- Provided entries:
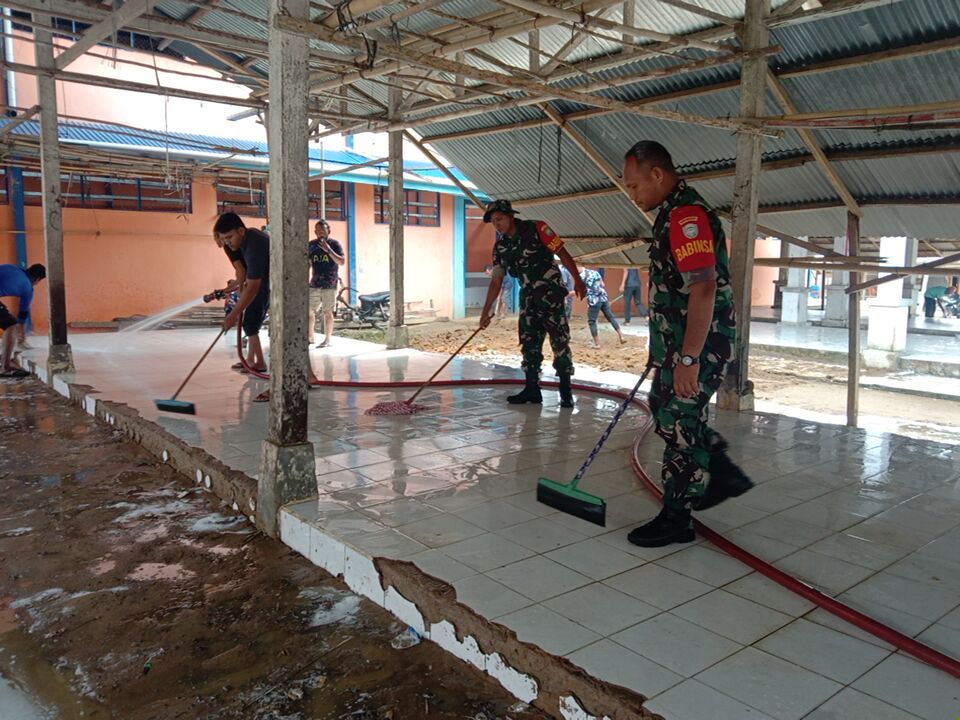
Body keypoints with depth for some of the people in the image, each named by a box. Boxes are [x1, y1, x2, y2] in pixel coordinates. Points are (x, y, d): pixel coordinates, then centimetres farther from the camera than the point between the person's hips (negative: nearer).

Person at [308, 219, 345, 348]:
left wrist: (328, 250, -21)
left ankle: (328, 340, 7)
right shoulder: (311, 245, 11)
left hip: (329, 284, -5)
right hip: (314, 284, 5)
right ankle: (310, 337, 17)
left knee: (327, 312, -1)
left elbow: (342, 261, -14)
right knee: (309, 310, 4)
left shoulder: (334, 244, -2)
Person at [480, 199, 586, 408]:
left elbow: (562, 253, -8)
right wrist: (485, 312, 6)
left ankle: (566, 390, 1)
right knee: (529, 343, 6)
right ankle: (532, 389, 14)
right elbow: (496, 281, 9)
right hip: (528, 298, 6)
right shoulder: (500, 247, 6)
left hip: (551, 293, -6)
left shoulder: (537, 229, -10)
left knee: (559, 341, -7)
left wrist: (577, 280, -13)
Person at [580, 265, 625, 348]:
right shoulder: (595, 272, 13)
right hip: (603, 297, 6)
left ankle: (596, 344, 5)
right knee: (611, 317, 15)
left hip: (594, 300, -6)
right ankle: (621, 336, 13)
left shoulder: (581, 276, -6)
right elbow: (602, 285, 18)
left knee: (591, 322, 5)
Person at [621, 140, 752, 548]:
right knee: (663, 407, 20)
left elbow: (704, 288, -28)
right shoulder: (674, 212, 14)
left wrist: (688, 358, -30)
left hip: (698, 344, -11)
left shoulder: (686, 214, -20)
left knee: (678, 425, -1)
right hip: (677, 340, 11)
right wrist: (664, 348, 28)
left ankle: (676, 519, 13)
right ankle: (725, 476, 31)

- Task brief:
Convert the material, starting at the line containing "left elbow: (704, 288, -28)" and continuing through the end, into a two-column CSV with header columns keypoint and coordinates, one row per line. Put each value in a single quoted field and turn any line breaks into spaces.

- Exercise result:
keypoint,coordinates
"left elbow:","(704, 288, -28)"
"right shoulder:","(674, 212, 14)"
"left wrist:","(688, 358, -30)"
"left hip:","(698, 344, -11)"
"left shoulder:","(686, 214, -20)"
"left knee:","(678, 425, -1)"
"right hip:","(677, 340, 11)"
"right wrist:","(664, 348, 28)"
"left ankle:","(676, 519, 13)"
"right ankle:","(725, 476, 31)"